LabOSBench: Benchmarking Computer Use Agents for Scientific Instrument Control

Current computer-use benchmarks primarily focus on software operation tasks in virtualized systems, whereas scientific instrumentation scenarios require coordinated control over complex interfaces, and feedback-driven parameter adjustment. However, directly evaluating agents on physical high-precision instruments is impractical due to high cost, safety risks, limited accessibility, and difficulty in ensuring reproducible evaluation. This motivates the need for a simulated yet realistic testbed that preserves the operational challenges of scientific instruments while enabling scalable and safe benchmarking. To this end, we introduce LabOSBench, a challenging benchmark for multimodal GUI agents built on a suite of web-based scientific-instrument simulators. Operating directly via a browser, LabOSBench avoids resource-heavy OS virtualization while supporting flexible task configuration and execution-based evaluation. Specifically, LabOSBench constructs 96 subtasks across eight instrument simulators, covering workflows from sample loading, alignment, parameter tuning, and data acquisition to result inspection. We evaluate general-purpose vision-language models, specialized GUI agent models, and advanced agentic frameworks at both subtask and end-to-end levels. Our experiments reveal that while existing agents can complete many structured GUI subtasks, they still struggle with feedback-driven operations and long-horizon workflow execution. Overall, LabOSBench provides a reproducible, low-cost testbed for advancing computer-using agents toward scientific-instrument control.

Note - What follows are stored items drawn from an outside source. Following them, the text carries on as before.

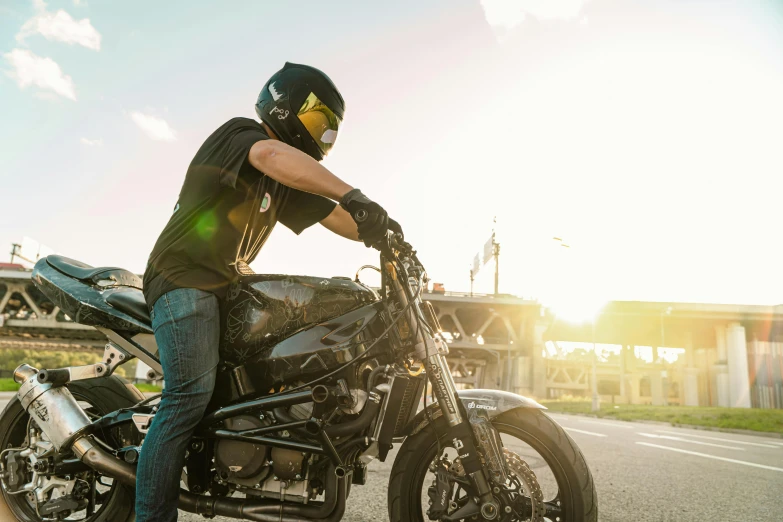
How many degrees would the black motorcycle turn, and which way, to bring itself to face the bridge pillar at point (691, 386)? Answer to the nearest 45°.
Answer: approximately 45° to its left

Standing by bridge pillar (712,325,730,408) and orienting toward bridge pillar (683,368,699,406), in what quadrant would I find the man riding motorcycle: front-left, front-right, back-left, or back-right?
back-left

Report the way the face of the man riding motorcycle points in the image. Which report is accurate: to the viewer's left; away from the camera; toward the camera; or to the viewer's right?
to the viewer's right

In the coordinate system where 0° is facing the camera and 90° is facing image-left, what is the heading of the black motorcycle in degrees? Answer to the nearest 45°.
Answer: approximately 270°
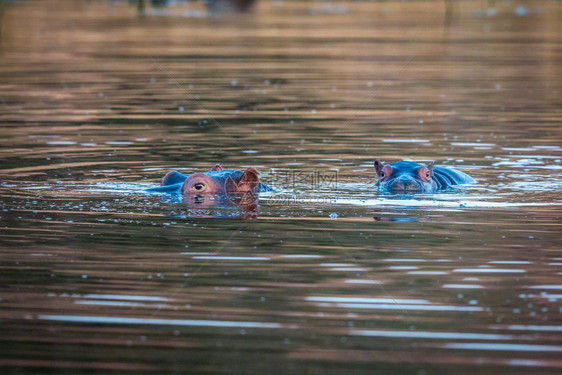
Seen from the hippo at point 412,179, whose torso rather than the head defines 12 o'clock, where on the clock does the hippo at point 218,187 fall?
the hippo at point 218,187 is roughly at 1 o'clock from the hippo at point 412,179.
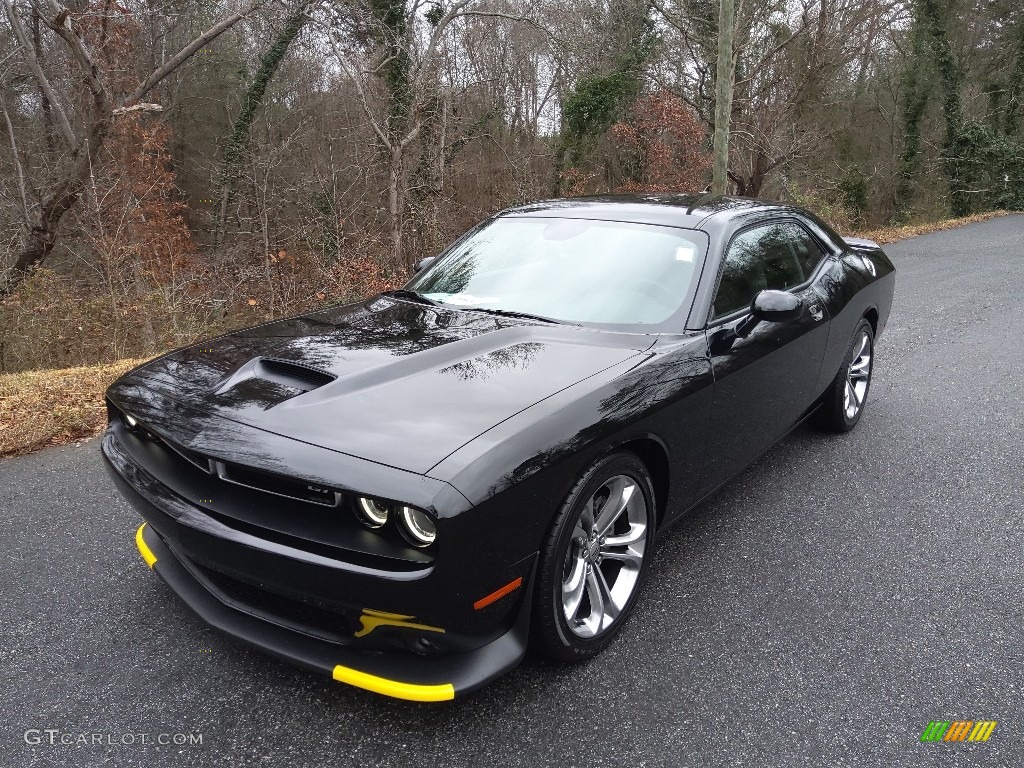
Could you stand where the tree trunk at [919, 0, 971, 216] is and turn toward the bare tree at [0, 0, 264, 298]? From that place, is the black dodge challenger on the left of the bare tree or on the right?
left

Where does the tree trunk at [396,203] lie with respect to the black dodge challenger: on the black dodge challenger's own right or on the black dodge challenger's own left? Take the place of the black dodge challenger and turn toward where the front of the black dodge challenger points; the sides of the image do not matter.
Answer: on the black dodge challenger's own right

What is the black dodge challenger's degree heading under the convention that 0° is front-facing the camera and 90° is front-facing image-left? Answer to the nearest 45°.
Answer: approximately 45°

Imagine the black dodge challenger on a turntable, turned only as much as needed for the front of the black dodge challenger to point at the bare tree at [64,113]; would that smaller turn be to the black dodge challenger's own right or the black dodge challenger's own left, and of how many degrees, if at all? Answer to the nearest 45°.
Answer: approximately 90° to the black dodge challenger's own right

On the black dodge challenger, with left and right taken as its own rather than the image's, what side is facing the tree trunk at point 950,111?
back

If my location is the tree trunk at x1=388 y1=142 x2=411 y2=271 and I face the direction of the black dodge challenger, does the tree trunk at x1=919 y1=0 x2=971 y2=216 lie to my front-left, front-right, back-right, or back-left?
back-left
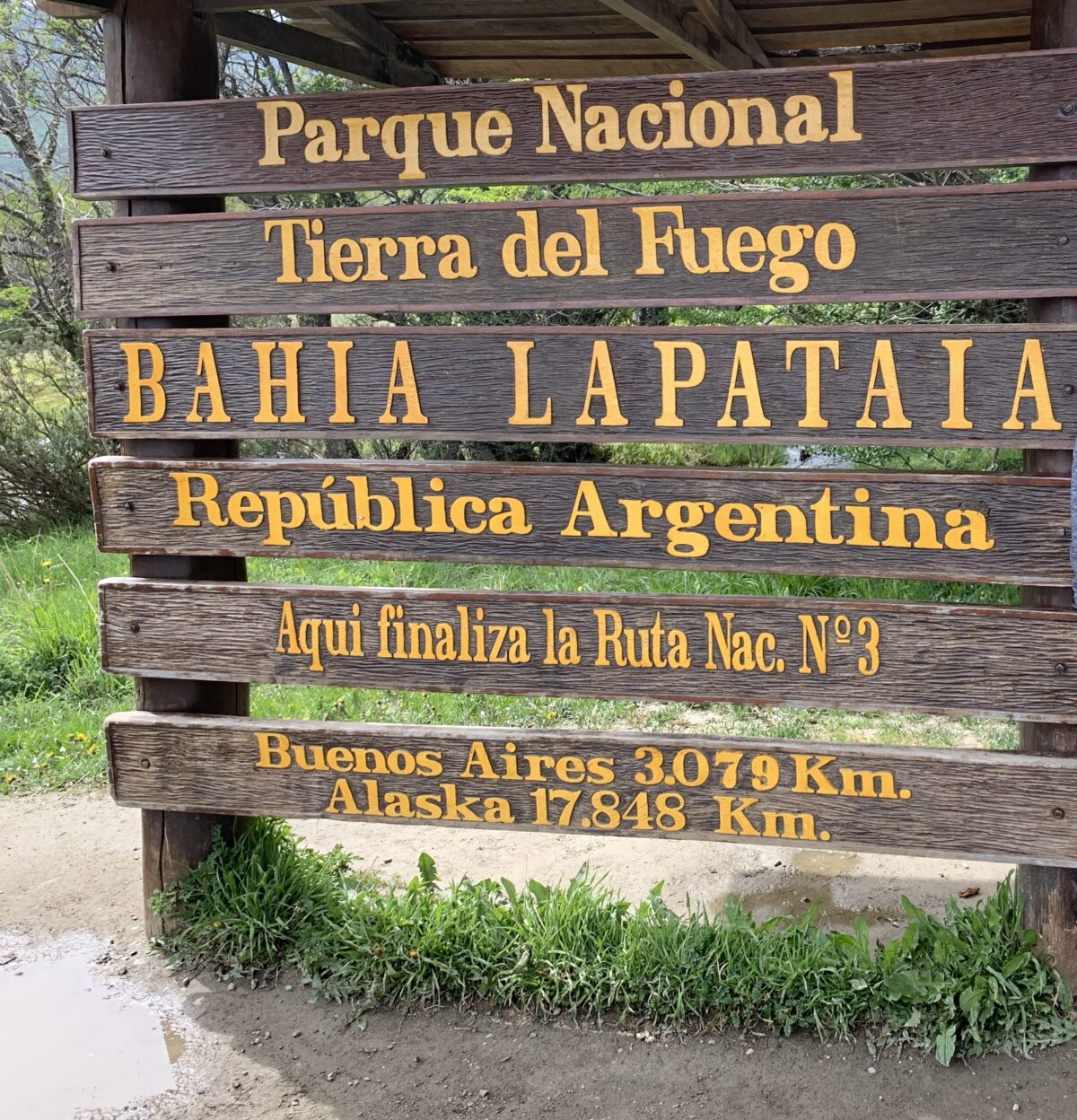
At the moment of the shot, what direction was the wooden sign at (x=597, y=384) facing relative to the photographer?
facing the viewer

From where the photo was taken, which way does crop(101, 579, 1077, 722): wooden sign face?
toward the camera

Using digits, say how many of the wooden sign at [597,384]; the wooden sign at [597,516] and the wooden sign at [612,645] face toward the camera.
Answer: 3

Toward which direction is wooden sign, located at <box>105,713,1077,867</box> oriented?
toward the camera

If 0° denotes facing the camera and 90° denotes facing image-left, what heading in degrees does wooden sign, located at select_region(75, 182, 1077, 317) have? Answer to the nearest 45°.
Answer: approximately 0°

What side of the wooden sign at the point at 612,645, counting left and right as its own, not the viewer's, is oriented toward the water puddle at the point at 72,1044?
right
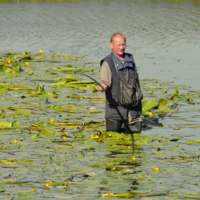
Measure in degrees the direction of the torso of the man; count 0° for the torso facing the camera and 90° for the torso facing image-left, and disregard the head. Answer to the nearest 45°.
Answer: approximately 315°
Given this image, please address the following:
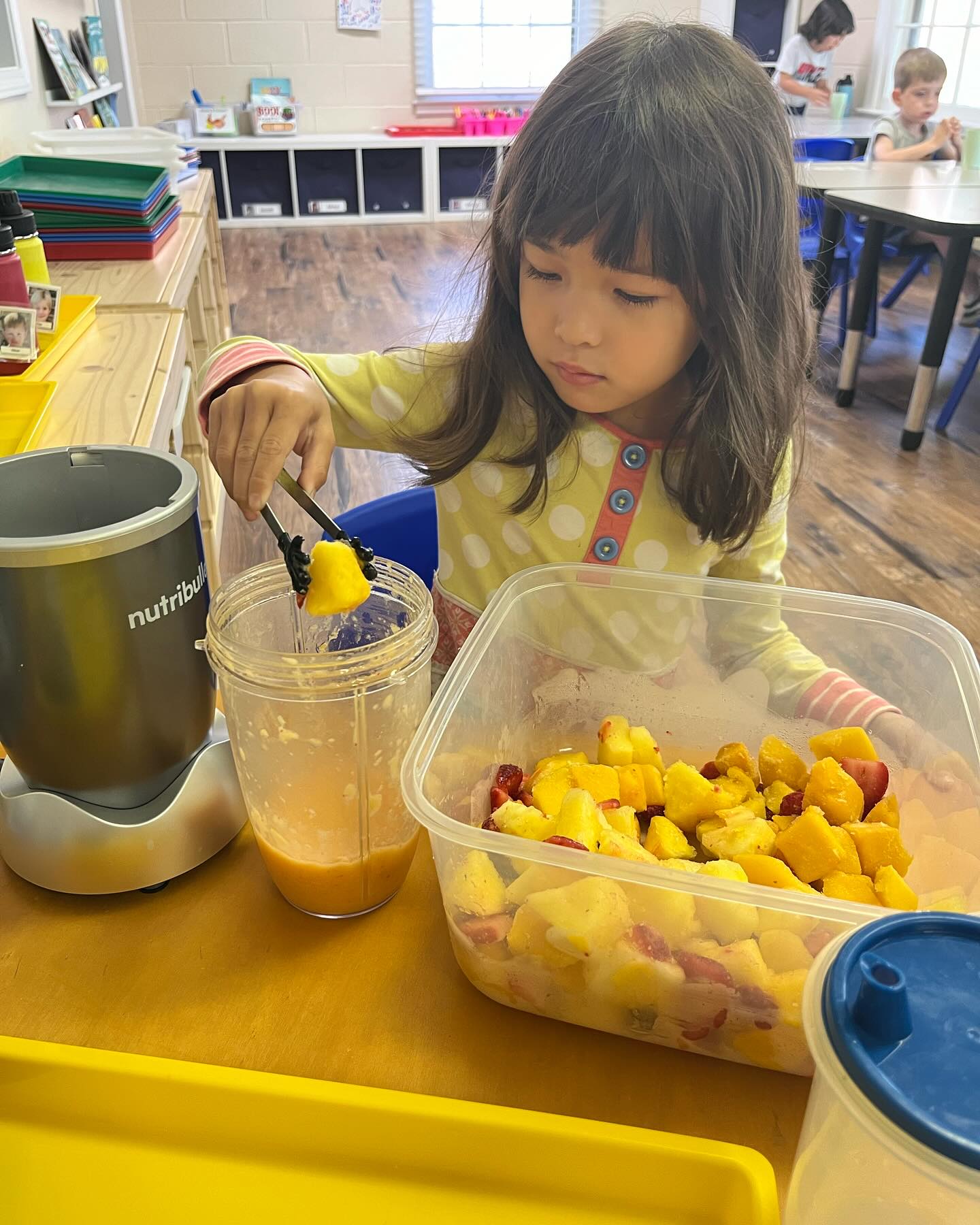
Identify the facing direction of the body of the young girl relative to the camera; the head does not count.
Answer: toward the camera

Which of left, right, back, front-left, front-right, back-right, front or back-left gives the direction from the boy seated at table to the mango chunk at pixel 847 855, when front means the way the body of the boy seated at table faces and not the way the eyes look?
front-right

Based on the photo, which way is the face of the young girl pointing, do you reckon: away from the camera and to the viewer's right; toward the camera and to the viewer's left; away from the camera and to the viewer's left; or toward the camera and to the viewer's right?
toward the camera and to the viewer's left

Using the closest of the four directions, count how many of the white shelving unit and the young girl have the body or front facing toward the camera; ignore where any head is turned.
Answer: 2

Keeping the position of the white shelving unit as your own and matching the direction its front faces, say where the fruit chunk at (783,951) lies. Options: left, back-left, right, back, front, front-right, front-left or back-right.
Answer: front

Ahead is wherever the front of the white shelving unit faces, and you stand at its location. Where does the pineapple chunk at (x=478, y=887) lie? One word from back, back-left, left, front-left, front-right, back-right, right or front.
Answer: front

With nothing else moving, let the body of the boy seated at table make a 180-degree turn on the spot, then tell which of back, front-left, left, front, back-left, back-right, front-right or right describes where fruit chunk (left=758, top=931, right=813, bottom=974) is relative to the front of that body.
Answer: back-left

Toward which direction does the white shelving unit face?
toward the camera

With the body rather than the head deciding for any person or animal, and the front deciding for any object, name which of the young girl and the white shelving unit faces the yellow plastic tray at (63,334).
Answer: the white shelving unit

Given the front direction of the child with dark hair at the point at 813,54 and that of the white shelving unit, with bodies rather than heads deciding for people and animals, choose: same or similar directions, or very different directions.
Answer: same or similar directions

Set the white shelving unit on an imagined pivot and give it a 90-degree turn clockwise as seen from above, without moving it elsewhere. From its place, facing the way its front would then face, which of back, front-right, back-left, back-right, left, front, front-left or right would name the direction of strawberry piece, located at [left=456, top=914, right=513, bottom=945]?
left

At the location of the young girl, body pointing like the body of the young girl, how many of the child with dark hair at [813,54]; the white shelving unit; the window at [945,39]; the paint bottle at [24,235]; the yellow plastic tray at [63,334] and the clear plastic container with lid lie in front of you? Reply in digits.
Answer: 1
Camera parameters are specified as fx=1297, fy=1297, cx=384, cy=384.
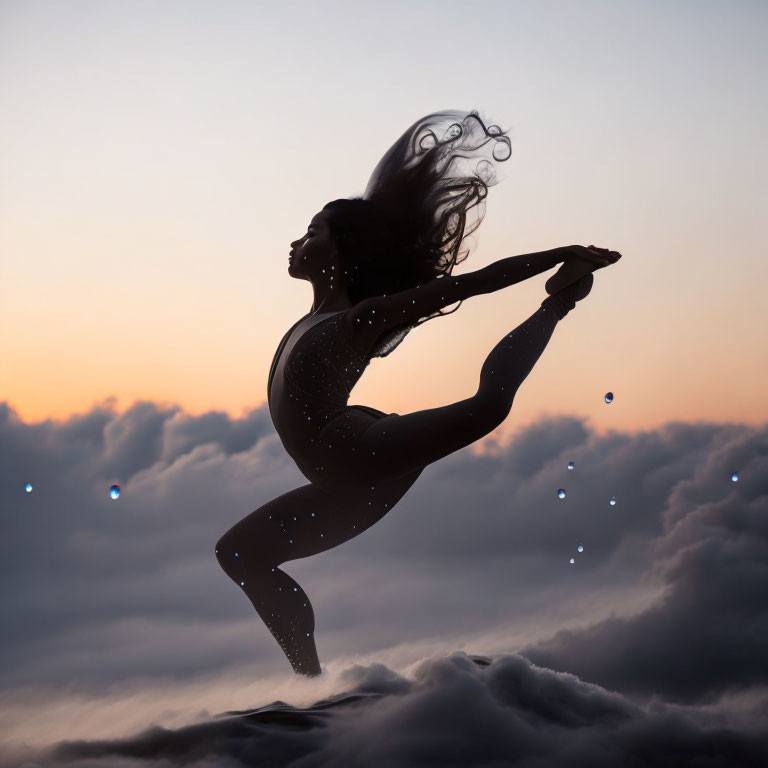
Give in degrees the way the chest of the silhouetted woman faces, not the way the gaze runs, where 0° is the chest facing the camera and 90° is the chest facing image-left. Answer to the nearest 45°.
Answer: approximately 90°

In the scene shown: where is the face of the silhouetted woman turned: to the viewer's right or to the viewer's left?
to the viewer's left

翻译：当前的计算机使用基准测试主要关注虚拟化系统中的软件操作任务，而科学仪器场景要求对复杂界面进行协调控制以及基于反馈的参数调整。然而，在高精度物理仪器上直接评估代理因成本高昂、安全风险、访问受限及难以确保可复现评估而不可行。这促使我们构建一个既保留科学仪器操作挑战、又支持可扩展安全评估的仿真现实测试平台。为此，我们提出LabOSBench——一个基于网络科学仪器模拟器套件的多模态图形用户界面代理挑战性基准测试。LabOSBench直接通过浏览器运行，避免了对资源密集型操作系统虚拟化的依赖，同时支持灵活的任务配置与基于执行的评估。具体而言，LabOSBench在八个仪器模拟器中构建了96个子任务，涵盖从样本加载、对准、参数调优、数据采集到结果检查的完整工作流。我们在子任务与端到端两个层面评估了通用视觉语言模型、专用GUI代理模型以及先进代理框架。实验表明，尽管现有代理能完成许多结构化GUI子任务，但在基于反馈的操作与长时序工作流执行上仍存在困难。总体而言，LabOSBench为推进计算机使用代理向科学仪器控制发展提供了可复现、低成本的测试平台。